Мы пошли вместе с Максимом Федоровичем ко мне в комнату.
— Я все думаю об Алексееве, — сказал мне Топанов, — все вспоминаю его, стараюсь понять… Вот вы, ученые, часто относитесь к матушке-природе, как к собранию более или менее хитро сплетенных фактов, но не подозреваете ее в коварстве. Вы всегда склонны искать причину неудачи прежде всего в каких-то новых свойствах, вам еще неизвестных, а я, грешный человек, когда сталкиваюсь с проявлением каких-то бессмысленных и коварных сил, всегда стараюсь понять человека, ставшего их жертвой.
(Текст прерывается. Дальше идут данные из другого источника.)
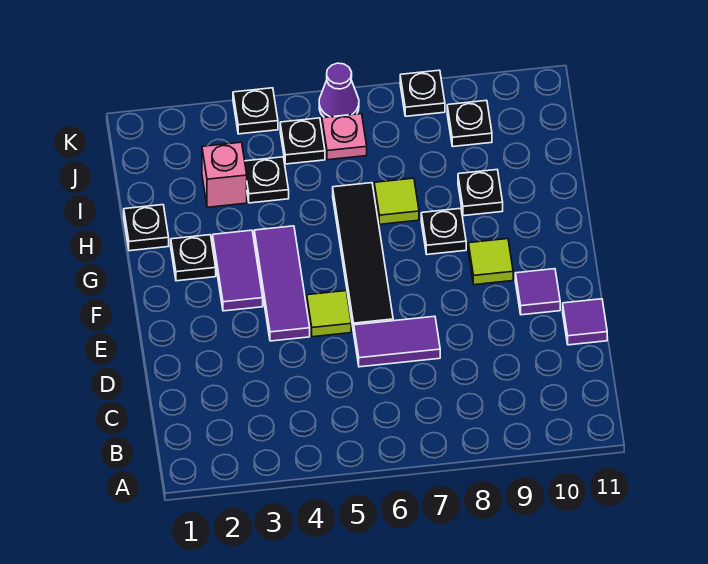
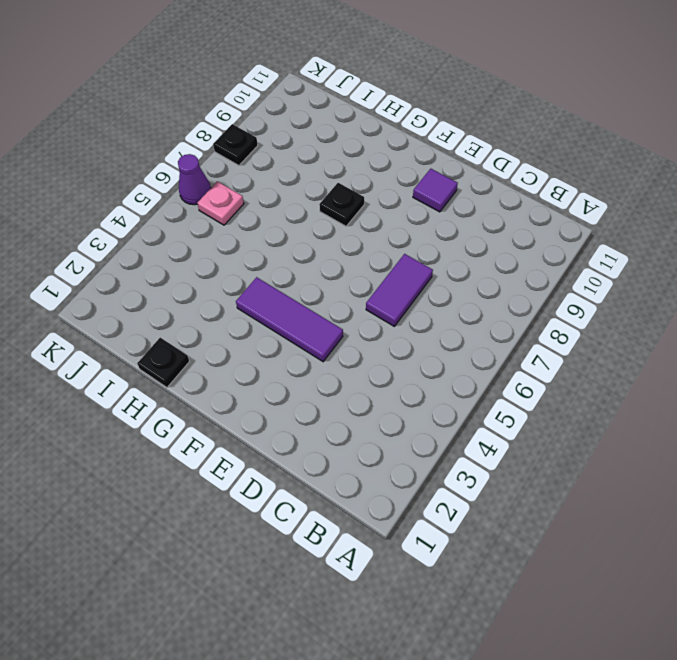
none -> purple tile D11 level 1
none -> lime tile E5 level 1
none -> black tile E6:H6 level 1

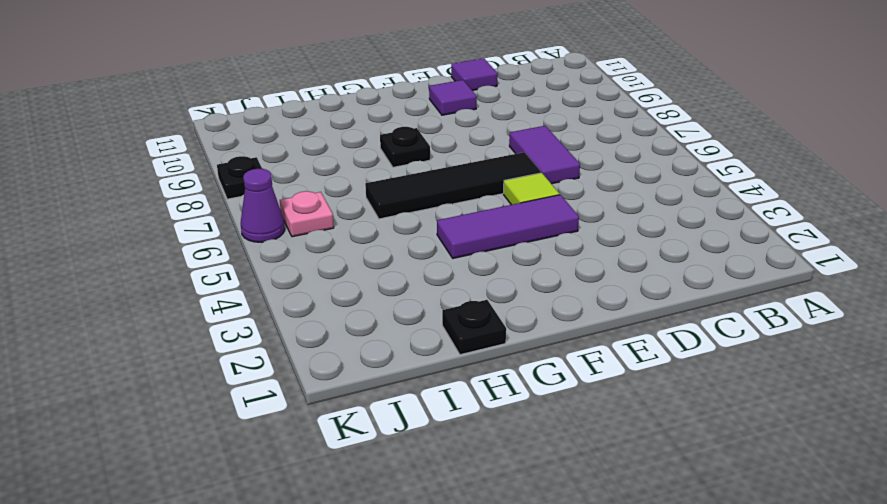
none -> purple tile F3:G3 level 1
none -> lime tile F9 level 1
none -> black plate G2 level 1

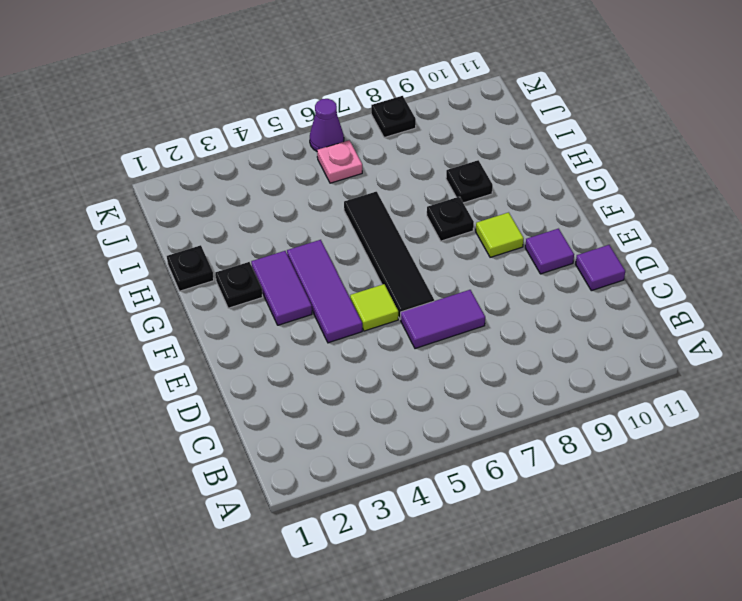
none -> lime tile H7 level 1
none -> pink brick I3 level 1
none -> black plate I4 level 1

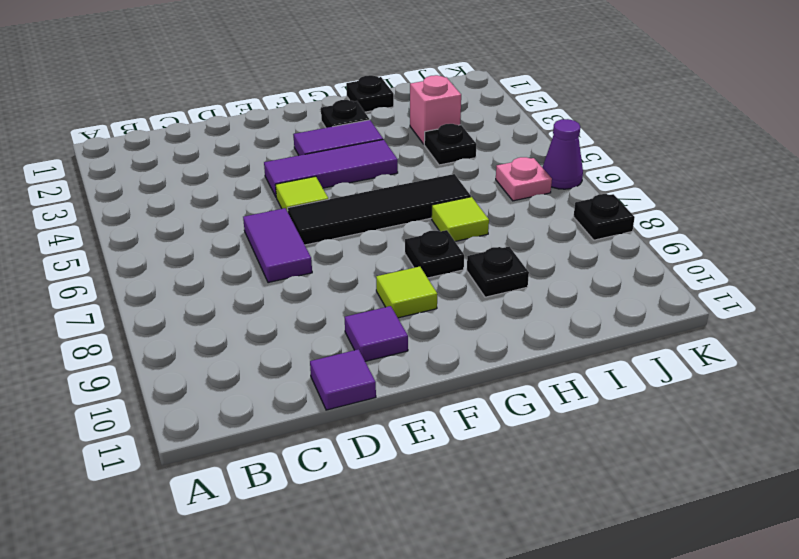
none -> black plate J5 level 1
none -> black plate J9 level 1
none -> black plate K4 level 1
— Вы очеловечиваете природу? — сказал я. — Вы навязываете ей чисто человеческую хитрость и коварство?
— Нет, не так прямо… Я просто хочу понять, что именно в качествах человека, в его мышлении, в его действиях могло привести к тем или другим удачам, или ошибкам. Что именно могло привести Алексеева к его удивительным открытиям, в существовании которых теперь можно не сомневаться, и что привело его к катастрофе?… Ну не ждал, не гадал, не думал, что существует опасность, но почему именно он с этим столкнулся, почему именно его оплошность вскрыла какой-то страшный и грозный тайник природы?
В комнате было темно. Я не зажигал свет, и сквозь открытое окно были видны яркие звезды. Тихо и назойливо звенел одинокий комар, да ровно посапывала спящая под окном Татьяна. Она засыпала быстро, как засыпают уставшие за день птицы.
— Я знаю, — продолжал Топанов, — что вы на меня сердитесь за то, что я вас несколько осадил. Я знаю, что вы считаете меня несколько самонадеянным…
— Не совсем так… — быстро сказал я, но Максим Федорович перебил меня.
— Пусть… Я и не претендую на какую-то особую непогрешимость и всезнайство. В сложных вопросах науки и не нужно беспрекословное подчинение. Оно вредно. И если я почувствую, что неправ, то немедленно соглашусь с моим самым ярым оппонентом.